Hechos de los apóstoles 4,1-12; Sal 117, 1-2 y 4. 22-24. 25-27a; san Juan 21,1-14
Simón Pedro les dice: «Me voy a pescar.» Ellos contestan: «Vamos también
nosotros contigo»… No sé, no sé… Ese «me voy a pescar» no suena como los de antes,
cuando el joven Simón, un pescador que aún no había conocido a Cristo, terminaba
deprisa la comida para preparar ilusionado las redes antes de una noche de pesca. Esta
vez, «me voy a pescar» suena a aburrimiento. He imaginado a los apóstoles segundos
antes de la escena que nos narra Juan: sentados en corro, cariacontecidos, mirándose
unos a otros con tristeza y sin saber muy bien qué hacer. Hacía días de aquel glorioso
domingo, y Jesús no había vuelto a dar señales de Vida.
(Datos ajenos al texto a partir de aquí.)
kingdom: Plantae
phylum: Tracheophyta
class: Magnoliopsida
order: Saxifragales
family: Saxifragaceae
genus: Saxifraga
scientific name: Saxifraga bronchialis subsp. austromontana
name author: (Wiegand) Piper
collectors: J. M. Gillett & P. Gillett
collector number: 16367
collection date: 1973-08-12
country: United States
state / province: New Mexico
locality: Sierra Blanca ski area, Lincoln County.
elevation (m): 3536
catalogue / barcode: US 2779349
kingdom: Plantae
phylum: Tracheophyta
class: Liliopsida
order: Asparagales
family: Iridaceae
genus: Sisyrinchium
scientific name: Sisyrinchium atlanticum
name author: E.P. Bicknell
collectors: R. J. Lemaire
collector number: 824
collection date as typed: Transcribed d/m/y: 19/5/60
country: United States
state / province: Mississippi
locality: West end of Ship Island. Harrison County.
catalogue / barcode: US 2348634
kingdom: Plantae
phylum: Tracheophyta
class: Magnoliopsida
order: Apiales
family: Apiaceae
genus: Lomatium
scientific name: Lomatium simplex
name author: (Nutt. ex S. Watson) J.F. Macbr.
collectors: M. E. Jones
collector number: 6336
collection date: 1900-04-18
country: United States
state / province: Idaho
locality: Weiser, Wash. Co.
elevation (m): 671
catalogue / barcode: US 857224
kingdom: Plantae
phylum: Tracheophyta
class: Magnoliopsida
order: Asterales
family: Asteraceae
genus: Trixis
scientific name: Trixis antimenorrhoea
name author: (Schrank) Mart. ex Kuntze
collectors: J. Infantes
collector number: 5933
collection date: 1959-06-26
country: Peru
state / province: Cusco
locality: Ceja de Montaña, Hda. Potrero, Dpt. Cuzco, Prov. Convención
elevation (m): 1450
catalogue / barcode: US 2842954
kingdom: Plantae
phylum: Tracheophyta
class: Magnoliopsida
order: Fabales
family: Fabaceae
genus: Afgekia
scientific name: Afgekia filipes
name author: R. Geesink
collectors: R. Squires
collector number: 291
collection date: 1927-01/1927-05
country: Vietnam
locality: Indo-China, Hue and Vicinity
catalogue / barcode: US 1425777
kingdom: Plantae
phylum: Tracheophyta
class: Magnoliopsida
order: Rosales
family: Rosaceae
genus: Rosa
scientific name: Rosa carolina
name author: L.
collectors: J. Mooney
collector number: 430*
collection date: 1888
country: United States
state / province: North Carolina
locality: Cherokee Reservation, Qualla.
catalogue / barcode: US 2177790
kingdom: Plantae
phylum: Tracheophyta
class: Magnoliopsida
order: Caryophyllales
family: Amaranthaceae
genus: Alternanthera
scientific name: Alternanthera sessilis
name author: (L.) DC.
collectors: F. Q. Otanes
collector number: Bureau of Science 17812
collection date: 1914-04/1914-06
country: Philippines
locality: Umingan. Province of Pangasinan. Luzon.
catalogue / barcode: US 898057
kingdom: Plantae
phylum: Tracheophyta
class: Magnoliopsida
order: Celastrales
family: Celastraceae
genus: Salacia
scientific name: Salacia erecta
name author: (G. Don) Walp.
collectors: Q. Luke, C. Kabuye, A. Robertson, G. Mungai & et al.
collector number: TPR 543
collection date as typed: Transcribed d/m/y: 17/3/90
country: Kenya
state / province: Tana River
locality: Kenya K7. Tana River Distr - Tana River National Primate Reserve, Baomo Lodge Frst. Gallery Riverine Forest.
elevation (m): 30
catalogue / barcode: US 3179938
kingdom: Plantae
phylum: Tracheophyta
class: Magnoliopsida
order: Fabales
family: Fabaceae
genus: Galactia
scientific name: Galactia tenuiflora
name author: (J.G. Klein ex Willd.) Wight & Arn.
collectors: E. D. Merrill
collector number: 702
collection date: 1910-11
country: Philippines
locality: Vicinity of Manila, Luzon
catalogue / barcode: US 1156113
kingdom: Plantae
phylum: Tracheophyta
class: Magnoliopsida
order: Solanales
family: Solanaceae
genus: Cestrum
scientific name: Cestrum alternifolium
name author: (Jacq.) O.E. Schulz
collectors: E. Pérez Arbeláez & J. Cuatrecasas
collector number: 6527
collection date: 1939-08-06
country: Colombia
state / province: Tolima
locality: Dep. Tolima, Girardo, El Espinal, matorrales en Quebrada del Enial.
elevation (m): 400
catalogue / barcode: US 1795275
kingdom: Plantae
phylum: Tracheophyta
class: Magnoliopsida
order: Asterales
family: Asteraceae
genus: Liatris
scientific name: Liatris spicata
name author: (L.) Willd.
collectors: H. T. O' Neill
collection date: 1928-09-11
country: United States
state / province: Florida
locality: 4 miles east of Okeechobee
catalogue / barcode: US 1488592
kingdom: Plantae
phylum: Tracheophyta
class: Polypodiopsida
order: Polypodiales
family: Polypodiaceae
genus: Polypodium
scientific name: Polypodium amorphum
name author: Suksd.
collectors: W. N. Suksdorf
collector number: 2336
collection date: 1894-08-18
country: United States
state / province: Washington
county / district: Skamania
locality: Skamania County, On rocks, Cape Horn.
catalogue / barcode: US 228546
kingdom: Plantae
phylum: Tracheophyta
Ellos habían subido a Galilea,
pero Jesús no parecía estar allí. Cansado de esperar, Simón se levanta, arranca de sus
dientes la espiga que mordisqueaba con nerviosismo y aburrimiento, y avanza
lentamente hacia la barca. Los demás se miran, se encogen de hombros, y como
diciendo sin decir «¡Qué le vamos a hacer!» se ponen en pie y le siguen…
¡Qué noche más aburrida! Por no animarse, no se animaron ni los peces, que
debieron quedarse durmiendo en el fondo del lago… ¡Qué difícil resultaba mantener los
ojos abiertos! ¿Pero qué les sucede a esos pescadores que parecen cadáveres flotantes?
¿Dónde han quedado los chistes y las canciones con que, hace años, solían mantenerse
en guardia durante las noches de pesca? Nos bastará con esperar unas líneas para
averiguar la causa de este funeral marino.
«Estaba ya amaneciendo… «Muchachos, ¿tenéis pescado?»… «No»». Monosílabo
aburrido, distinto de aquel «Maestro, hemos estado bregando toda la noche y no hemos
pescado nada» de Lc 5, 5. Pero no hay ganas de hablar… «Echad la red a la derecha de
la barca y encontraréis». De repente, los peces se despiertan y asaltan las redes (el
hombre, como siempre, fue el último en enterarse). Brillan los ojos de Juan: «¡Es el
Señor!». Y Pedro, que estaba en pijama, se viste a toda prisa y salta al agua… De nuevo
hay vida, de nuevo hay ilusión, de nuevo vibra el Colegio Apostólico… ¡El Señor!
Ahora ya sabes lo que sucedía. Mientras uno no ha conocido al Señor, todavía puede
ilusionarse con las cosas de este mundo. Pero, cuando el alma ha gustado las mieles del
Amor de Dios, todo de repente sabe a poco. Lo dulce se vuelve amargo si no está
Cristo; lo fácil se vuelve difícil si no está Cristo; la cuesta abajo se vuelve cuesta arriba
si no está Cristo… Y uno no quisiera ni respirar si no escucha a su lado el aliento de
Jesús. Conozco eso. A los apóstoles la pesca ya no les decía nada sin Cristo. Era urgente
que llegase el Espíritu para que llenase de Dios todas las cosas y las volviera a hacer
capaces de ilusionar a los hombres.
Señor, si Tú faltases, ¿sería yo capaz de estar despierto pasada la medianoche
escribiendo estas líneas? Pero, si Tú faltases, ¿acaso podría conciliar el sueño? ¡Virgen
María! ¡Que nunca me falte Jesús! ¡Que nunca le falte yo a Él!